WHAT IS EXPECTED: Your answer must consist of every line from the data below that includes the word "SHORT".

MATERIAL SHOWN:
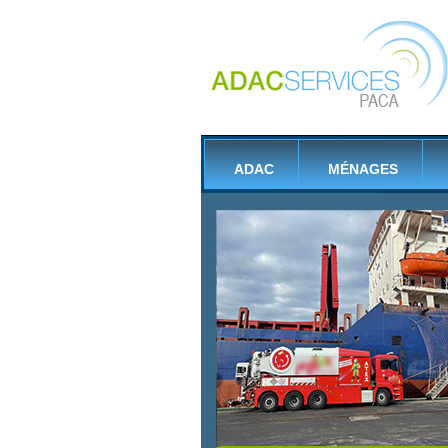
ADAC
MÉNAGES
==
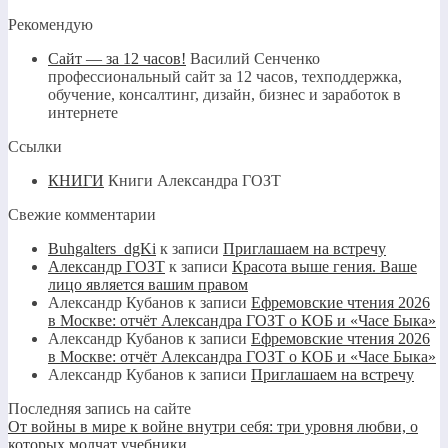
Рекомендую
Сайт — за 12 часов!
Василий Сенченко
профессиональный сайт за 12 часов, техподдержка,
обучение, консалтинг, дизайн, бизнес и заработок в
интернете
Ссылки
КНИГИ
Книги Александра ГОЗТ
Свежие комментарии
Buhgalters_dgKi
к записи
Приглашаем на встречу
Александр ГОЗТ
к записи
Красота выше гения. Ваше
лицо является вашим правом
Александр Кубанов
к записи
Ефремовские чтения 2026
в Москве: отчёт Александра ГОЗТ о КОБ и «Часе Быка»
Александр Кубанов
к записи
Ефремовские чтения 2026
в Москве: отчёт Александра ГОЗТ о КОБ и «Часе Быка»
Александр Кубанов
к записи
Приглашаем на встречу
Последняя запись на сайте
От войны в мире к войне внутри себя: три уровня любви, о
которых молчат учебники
==
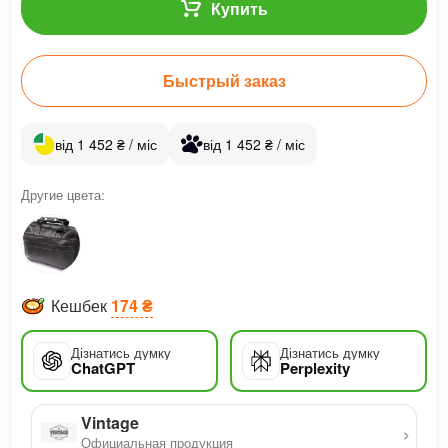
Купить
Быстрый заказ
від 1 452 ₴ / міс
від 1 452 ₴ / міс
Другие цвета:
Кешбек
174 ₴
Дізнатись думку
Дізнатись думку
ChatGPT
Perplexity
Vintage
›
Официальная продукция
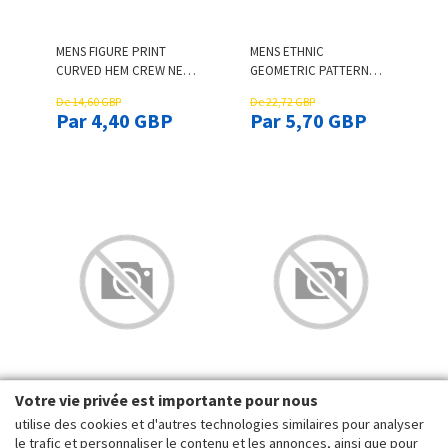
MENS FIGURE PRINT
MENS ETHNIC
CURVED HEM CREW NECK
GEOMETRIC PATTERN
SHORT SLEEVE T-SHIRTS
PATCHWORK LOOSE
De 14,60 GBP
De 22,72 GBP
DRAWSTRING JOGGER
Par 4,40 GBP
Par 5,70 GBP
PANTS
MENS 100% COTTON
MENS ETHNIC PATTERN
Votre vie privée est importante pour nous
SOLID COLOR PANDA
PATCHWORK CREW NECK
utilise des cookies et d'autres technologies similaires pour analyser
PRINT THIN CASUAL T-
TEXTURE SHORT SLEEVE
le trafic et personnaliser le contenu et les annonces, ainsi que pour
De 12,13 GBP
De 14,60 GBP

EXERCISE RESPONSE:
SHORT SLEEVE T-SHIRTS
TEXTURE SHORT SLEEVE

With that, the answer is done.